I love this line: "No one stole any of the four Time magazines or 15 Economist issues."

HT said...

"Liberals will never understand the electoral power of those kinds of things. Never."

I am a liberal and I found Kaci whatsohername to be unpleasant in almost every way. I argued with my fellow lib friends about Ebola and quarantine. Hospitals in DC were fairly lackadaisical and only taped up pieces of paper advising travelers to Ebola countries how to report, after the tempreature regarding Ebola was raised in the media. I'm not convinced that hospitals here are much better prepared than before the first case. I'm sure they've defaulted to lackadaisical-ness.
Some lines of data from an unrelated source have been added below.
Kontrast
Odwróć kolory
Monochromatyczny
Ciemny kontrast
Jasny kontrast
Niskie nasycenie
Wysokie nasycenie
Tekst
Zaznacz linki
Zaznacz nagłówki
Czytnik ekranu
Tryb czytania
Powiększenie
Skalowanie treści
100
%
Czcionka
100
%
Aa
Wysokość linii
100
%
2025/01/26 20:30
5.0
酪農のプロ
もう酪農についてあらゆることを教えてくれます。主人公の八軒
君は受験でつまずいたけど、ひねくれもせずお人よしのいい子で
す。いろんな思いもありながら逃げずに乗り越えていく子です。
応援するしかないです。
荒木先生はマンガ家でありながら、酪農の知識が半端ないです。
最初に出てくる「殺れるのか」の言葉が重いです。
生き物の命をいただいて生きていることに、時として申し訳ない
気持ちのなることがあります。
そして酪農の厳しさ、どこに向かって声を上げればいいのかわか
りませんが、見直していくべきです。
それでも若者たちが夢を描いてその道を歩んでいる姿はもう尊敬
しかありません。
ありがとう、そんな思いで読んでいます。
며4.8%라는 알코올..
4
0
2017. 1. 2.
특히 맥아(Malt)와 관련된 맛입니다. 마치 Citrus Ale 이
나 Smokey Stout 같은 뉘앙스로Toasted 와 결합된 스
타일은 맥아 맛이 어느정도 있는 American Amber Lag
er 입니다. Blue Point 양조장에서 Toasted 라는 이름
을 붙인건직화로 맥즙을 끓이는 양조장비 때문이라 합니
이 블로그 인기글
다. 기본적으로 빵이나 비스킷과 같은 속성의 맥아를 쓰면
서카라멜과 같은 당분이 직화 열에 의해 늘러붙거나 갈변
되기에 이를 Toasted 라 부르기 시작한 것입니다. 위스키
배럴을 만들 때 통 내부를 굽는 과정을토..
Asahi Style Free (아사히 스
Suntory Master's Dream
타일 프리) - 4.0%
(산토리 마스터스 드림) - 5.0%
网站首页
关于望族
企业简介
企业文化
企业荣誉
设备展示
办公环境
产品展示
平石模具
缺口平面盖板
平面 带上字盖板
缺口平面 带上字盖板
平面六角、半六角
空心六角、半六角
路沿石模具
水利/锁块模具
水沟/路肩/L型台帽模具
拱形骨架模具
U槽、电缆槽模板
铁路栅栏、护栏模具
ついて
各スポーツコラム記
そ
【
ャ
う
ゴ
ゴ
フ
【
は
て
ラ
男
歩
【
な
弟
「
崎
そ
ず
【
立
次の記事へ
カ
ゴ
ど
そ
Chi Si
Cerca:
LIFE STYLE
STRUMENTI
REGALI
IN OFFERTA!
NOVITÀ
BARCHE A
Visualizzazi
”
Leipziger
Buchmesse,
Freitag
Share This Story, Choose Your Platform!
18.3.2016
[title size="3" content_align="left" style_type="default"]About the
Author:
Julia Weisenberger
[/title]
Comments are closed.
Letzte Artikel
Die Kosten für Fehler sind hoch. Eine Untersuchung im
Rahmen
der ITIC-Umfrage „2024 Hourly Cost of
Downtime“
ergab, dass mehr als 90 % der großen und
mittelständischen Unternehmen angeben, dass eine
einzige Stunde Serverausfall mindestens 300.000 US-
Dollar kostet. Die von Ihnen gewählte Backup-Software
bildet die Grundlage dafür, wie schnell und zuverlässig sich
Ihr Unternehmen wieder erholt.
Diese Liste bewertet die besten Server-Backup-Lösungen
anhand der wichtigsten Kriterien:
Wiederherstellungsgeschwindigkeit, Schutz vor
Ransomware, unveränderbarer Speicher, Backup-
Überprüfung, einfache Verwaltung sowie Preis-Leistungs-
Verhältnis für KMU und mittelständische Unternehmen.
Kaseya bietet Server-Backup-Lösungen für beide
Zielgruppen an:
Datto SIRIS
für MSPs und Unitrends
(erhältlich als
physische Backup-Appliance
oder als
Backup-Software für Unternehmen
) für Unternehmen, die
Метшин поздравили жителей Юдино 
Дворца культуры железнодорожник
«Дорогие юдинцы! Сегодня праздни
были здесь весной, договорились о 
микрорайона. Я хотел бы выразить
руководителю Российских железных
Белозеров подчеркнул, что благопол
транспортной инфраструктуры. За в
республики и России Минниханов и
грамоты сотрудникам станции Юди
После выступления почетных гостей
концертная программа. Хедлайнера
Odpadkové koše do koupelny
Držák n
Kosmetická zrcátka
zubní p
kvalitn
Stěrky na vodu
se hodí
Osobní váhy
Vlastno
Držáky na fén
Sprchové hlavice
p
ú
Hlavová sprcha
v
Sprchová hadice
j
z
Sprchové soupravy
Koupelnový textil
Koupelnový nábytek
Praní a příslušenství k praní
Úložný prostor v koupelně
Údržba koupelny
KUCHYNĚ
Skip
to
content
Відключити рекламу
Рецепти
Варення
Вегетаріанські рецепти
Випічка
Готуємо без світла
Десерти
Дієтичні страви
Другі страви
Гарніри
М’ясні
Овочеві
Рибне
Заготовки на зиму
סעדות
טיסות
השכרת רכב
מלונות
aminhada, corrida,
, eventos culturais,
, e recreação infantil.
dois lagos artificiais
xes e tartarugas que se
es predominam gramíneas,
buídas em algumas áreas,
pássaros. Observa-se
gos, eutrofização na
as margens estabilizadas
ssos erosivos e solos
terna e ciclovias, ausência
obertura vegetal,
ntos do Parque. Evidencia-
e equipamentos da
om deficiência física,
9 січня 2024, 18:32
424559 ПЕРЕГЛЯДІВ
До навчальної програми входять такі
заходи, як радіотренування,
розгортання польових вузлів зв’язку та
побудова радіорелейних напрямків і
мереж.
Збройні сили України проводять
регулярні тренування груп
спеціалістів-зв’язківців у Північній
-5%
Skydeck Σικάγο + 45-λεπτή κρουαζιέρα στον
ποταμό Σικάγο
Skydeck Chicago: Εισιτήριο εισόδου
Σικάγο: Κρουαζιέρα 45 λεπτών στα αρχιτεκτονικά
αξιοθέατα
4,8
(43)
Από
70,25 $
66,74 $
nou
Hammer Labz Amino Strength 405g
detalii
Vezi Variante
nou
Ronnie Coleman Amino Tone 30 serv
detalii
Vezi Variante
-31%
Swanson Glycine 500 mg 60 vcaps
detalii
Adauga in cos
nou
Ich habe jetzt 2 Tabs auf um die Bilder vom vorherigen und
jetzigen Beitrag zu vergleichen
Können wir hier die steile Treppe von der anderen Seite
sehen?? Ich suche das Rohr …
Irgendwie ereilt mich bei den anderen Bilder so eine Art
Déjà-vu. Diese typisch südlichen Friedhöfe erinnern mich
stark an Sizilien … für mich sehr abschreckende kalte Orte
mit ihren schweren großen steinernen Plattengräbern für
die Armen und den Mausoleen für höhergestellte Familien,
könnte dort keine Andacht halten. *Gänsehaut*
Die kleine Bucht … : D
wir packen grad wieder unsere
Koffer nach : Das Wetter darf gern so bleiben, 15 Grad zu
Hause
My lib friends were probably too polite to say they thought I was overreacting, or maybe I raised some good points in their minds. (Unlikely)

But I think we can all admit now, the dust *has* settled and the temperature is decidedly lower. We are not sweating every new possible case of Ebola (and there have been some more "scares") like before, nor are we as anxious as we once were about new arrivals from the "Ebola countries." I believe if we were honest, we would admit that we individually are not as concerned about Ebola in the United States as we once were. At least, I (a liberal) am not.

It's interesting to check in and see what else is going on regarding Ebola. A few months ago, there was a Wash Post photographer who had been to Africa and within 21 days of returning to the US was disinvited from a pre-planned speaking engagement at Syracuse about Ebola. He was indignant. People either rallied to his side or were indignant against him. Betweeen then and now, he returned to Liberia, but recently he died there from a heart attack. Very sad.